Experiments will be done on the R1 and iCub humanoid robots.

Requirements: The ideal candidate should have a degree in Computer Science or Engineering (or equivalent) and background in Robotics and AI Planning. He/she should also be highly motivated to work on a robotic platform and have strong computer programming skills.

References:
Kaelbling LP, Lozano-Pérez T. Integrated task and motion planning in belief space. The International Journal of Robotics Research. 2013 Aug;32(9-10):1194-227.

Ghallab M, Nau D, Traverso P. The actorʼs view of automated planning and acting: A position paper. Artificial Intelligence. 2014 Mar 1;208:1-7.

Contacts: Lorenzo Natale and Michele Colledanchise (name.surname@iit.it)


Active Touch and Behaviour


Description: This research theme is part of a Marie-Curie Skłodowska European Training Network on the development of neuromorphic tactile sensing for prosthetic and robotic applications www.neutouch.eu The goal of the research is the implementation of spiking tactile neural encoding on a humanoid robot, development of decoding strategies for perception and behavior generation. The robot will be a testbed to reproduce biological touch experiments (in collaboration with SISSA) of the perception of multiple stimulus properties arising from active object exploration, including light pressure, vibration, texture, lateral motion, and stretch. The task will be active exploration and modelling of an object using tactile and visual information. Visual information will be used to form an initial guess of the object shape, tactile information will be used to refine this information and complement it using features that characterize the local curvature of the object and areas that are not visible (due to occlusion). This project will use the algorithms developed within research themes 5 and 6 to classify local features from the object and machine learning models (e.g. Gaussian Processes) to model the object surface and provide an accurate shape. In the final part of the project, we will validate the surface reconstruction method in the context of object grasping, using state-of-the-art techniques that rely on object models. For comparison evaluation, we will use a dataset of objects for which accurate models are available (the Yale-CMU-Berkeley Object Data set, a dataset of object manipulation benchmarking).

This PhD project will be carried out within the Event Driven Perception for Robotics and the Humanoid Sensing and Perception laboratories. . Experiments will be done on the R1 and iCub humanoid robots.

Requirements: The ideal candidate should have a degree in Computer Science or Engineering (or equivalent) and background in Machine Learning, Robotics and possibly in Computer Vision.
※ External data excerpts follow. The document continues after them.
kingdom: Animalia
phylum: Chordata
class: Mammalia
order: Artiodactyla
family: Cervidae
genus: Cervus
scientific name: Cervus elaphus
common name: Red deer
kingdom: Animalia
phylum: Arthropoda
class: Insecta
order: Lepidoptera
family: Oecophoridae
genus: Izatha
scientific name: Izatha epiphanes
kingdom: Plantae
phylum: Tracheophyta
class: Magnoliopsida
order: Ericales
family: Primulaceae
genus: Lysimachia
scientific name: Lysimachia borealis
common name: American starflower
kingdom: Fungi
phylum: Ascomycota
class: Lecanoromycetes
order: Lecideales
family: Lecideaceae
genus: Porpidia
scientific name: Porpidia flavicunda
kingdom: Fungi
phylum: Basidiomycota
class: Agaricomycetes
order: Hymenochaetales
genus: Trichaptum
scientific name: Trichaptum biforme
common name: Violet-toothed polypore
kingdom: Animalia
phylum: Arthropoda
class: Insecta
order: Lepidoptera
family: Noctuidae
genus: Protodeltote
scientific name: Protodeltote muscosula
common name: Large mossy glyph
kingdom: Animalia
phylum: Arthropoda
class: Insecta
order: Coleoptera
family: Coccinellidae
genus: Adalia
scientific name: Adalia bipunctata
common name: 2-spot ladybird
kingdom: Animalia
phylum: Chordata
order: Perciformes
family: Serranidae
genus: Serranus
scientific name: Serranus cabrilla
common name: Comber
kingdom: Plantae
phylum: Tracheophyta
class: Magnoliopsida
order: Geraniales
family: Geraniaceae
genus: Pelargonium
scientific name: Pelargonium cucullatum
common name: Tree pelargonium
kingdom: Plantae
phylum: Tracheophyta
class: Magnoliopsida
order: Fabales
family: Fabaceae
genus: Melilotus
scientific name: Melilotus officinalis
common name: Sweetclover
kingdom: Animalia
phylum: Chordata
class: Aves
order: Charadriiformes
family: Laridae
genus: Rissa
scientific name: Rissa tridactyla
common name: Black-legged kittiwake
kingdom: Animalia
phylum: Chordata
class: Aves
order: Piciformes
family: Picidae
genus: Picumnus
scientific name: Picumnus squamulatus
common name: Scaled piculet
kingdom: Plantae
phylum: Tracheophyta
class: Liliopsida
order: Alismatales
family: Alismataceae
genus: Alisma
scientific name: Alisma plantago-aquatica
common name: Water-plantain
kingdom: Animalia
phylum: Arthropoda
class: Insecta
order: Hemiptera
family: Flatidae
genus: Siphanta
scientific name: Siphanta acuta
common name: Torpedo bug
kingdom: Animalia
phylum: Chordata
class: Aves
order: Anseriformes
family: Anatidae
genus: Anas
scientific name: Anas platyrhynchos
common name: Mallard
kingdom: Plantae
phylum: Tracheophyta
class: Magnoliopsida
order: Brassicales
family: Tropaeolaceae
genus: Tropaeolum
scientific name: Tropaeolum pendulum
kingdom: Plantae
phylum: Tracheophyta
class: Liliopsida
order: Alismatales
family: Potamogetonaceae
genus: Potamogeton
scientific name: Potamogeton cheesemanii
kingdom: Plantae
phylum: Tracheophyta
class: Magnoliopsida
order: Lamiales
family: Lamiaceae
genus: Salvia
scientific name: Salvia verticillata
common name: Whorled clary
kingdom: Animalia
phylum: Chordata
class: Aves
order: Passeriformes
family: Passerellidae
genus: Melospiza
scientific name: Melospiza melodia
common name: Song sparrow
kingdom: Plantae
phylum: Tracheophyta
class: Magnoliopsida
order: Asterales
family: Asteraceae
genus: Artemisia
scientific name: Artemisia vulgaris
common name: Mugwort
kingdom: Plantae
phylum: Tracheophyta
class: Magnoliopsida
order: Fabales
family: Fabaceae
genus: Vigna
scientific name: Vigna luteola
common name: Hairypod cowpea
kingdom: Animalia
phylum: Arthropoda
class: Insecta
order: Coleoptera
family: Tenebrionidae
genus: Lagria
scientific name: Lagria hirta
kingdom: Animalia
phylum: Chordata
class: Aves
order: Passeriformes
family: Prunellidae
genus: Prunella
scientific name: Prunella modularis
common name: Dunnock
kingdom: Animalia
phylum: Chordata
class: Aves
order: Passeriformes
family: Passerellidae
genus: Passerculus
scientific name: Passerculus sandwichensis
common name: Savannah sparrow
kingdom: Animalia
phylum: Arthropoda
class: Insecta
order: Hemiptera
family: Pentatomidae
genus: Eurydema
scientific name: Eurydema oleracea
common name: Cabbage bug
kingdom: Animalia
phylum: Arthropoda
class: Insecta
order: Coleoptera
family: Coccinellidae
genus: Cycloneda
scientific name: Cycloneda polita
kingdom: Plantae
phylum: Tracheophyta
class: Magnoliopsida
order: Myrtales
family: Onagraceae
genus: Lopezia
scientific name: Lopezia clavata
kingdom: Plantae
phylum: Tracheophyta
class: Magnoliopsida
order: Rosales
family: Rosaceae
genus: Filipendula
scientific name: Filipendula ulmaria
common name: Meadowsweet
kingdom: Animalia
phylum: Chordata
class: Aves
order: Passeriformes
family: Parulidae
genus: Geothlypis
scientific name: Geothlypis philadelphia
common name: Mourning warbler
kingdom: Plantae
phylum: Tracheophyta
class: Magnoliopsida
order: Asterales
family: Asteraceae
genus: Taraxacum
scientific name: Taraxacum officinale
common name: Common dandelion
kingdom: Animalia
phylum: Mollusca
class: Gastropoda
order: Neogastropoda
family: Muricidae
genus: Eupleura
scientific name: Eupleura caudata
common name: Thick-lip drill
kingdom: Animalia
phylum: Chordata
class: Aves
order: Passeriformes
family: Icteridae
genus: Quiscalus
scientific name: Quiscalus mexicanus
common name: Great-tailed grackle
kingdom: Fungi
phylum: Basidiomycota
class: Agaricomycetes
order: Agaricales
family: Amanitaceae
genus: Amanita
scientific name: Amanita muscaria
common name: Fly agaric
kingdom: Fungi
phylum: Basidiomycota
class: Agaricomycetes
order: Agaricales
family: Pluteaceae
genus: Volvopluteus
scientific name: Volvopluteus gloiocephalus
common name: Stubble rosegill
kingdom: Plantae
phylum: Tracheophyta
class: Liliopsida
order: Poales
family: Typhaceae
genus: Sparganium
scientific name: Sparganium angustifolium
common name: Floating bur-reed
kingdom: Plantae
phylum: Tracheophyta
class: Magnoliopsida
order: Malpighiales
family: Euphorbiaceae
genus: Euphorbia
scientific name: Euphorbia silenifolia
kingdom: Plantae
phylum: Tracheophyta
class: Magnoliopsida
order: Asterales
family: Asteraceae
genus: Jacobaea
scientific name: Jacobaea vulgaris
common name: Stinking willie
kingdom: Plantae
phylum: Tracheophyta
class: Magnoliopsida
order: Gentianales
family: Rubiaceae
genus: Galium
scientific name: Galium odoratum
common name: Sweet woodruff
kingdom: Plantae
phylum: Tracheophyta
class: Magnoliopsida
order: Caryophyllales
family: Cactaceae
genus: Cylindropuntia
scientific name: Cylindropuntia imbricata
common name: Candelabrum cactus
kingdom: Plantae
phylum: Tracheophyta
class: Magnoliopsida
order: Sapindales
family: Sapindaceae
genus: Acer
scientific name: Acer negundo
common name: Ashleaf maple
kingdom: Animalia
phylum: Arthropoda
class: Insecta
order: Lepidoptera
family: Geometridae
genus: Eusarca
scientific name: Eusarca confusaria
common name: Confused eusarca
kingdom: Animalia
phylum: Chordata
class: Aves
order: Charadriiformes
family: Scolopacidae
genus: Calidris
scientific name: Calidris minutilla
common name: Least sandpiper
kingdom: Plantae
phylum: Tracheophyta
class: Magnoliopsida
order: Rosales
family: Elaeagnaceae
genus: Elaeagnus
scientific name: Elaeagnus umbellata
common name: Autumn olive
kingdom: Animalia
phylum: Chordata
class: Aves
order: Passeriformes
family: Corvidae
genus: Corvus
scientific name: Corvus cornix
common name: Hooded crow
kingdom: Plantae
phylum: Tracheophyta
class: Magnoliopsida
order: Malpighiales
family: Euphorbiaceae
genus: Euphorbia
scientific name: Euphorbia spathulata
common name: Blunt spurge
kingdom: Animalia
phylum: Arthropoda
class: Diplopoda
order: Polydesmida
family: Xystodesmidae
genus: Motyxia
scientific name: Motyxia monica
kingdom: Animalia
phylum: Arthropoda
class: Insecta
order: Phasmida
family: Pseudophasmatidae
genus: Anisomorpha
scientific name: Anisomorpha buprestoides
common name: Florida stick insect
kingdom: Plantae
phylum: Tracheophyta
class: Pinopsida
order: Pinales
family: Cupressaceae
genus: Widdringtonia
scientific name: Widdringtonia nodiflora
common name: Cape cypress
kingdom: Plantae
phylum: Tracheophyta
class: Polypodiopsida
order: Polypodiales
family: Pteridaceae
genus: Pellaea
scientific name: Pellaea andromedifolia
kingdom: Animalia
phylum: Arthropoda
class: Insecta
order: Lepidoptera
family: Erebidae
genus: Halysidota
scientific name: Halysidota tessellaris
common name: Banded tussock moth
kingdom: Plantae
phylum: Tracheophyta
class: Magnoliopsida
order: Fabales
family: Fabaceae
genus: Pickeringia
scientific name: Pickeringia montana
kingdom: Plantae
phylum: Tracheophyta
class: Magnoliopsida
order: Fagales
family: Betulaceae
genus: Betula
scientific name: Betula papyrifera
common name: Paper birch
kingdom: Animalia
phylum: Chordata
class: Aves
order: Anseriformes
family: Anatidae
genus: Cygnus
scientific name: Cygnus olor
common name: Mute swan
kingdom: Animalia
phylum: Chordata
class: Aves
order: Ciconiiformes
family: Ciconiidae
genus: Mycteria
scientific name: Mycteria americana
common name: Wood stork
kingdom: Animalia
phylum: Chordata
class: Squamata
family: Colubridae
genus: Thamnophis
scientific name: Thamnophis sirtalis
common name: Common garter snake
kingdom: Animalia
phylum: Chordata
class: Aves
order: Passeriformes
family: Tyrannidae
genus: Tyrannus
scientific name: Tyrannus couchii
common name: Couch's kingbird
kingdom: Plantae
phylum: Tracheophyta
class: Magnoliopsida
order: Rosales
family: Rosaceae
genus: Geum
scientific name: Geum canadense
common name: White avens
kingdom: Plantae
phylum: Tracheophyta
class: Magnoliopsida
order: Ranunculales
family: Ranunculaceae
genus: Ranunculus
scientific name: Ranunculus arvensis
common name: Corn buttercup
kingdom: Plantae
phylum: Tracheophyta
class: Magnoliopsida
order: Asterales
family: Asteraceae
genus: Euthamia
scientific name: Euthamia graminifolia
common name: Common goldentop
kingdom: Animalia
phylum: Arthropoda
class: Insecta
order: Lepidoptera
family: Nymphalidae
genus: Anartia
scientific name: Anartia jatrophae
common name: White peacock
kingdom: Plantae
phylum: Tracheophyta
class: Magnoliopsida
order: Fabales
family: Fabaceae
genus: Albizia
He/she should also be highly motivated to work on a robotic platform and have strong computer programming skills.

References:
Pasquale, G., Ciliberto, C., Odone, F., Rosasco, L., and Natale, L., Are we done with object recognition? The iCub robot’s perspective, Robotics and Autonomous Systems, vol. 112, pp. 260-281, 2019.

Higy, B., Ciliberto, C., Rosasco, L., and Natale, L., Combining Sensory Modalities and Exploratory Procedures to Improve Haptic Object Recognition in Robotics, in Proc. IEEE-RAS International Conference on Humanoid Robots, Cancun, Mexico, 2016, pp. 117-124.

C. Bartolozzi, P. M. Ros, F. Diotalevi, N. Jamali, L. Natale, M. Crepaldi, and D. Demarchi. Event-driven encoding of off-the-shelf tactile sensors for compression and latency optimisation for robotic skin. In 2017 IEEE/RSJ International Conference on Intelligent Robots and Systems (IROS), pages 166–173, Sept 2017.